Earlier this week, in the Willamette National Forest alone, 16 fires covering 45-thousand acres were burning. This wildfire in Madera County, California started last weekend, quickly charred more than 600 acres. Another 200 structures in the area were threatened. Scattered storms are forecast to offer some relief to crews in Washington, Idaho and western Montana.

The National Interagency Fire Center reports 76 active fires in 9 states with the largest number of blazes in Oregon, Montana and California. Year-to-date statistics reveal more than 47,000 fires have burned through nearly 8 million acres -- the most damage since 2011.

Meanwhile, cleanup is in full swing following Hurricane Harvey. Damage assessments at much of the region’s petrochemical industry revealed compromised Superfund sites. The Environmental Protection Agency-designates locations that are the most intensely contaminated. Seven of the twelve sites in the Houston metro area were inundated with water last week raising concerns that floodwaters may wash in pollution.

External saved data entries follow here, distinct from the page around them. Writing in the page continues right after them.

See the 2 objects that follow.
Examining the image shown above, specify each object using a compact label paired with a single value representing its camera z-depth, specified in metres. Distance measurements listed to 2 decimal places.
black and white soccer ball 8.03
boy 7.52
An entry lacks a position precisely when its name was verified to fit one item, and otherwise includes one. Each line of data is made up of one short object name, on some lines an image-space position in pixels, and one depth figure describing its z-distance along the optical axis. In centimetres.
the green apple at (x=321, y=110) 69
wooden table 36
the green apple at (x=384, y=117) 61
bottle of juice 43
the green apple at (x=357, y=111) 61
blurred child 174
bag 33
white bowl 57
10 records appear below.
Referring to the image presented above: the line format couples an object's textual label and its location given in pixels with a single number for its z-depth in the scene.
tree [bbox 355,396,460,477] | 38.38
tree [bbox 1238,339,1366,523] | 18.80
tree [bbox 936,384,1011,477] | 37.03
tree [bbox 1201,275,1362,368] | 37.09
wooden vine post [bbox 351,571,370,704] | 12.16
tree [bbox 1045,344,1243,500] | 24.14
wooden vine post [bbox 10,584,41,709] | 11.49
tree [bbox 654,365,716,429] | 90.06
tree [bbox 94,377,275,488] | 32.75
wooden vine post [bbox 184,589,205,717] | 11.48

The EPA did confirm only a few locations in Texas had significant damage.

Cattle ranchers spent much of week rounding up herds displaced by Harvey. 1.2 million beef cattle are in the 58 counties declared state disaster area’s following the storm. Southwest of Houston in Wharton County, Texas, the land where 60,000 cattle usually graze was filled with water. The animals found safe locations for survival.

Coleman Locke, Texas Cattle Farmer: “I know my son has been out there in the water for two days at least waist-deep working, trying to either move cows to higher ground or get hay to them and see that they’re OK.”

John Locke, Texas Cattle Farmer: “We’re on a larger area. We’re dealing with ground that doesn’t support equipment and doesn’t support horses. So, we’re going to try to get this hay out there. I have got about three different ideas of, OK, if this doesn’t work, we are going to do this, and if this doesn’t work, we’re going to do this.”

For Market to Market, I’m Paul Yeager.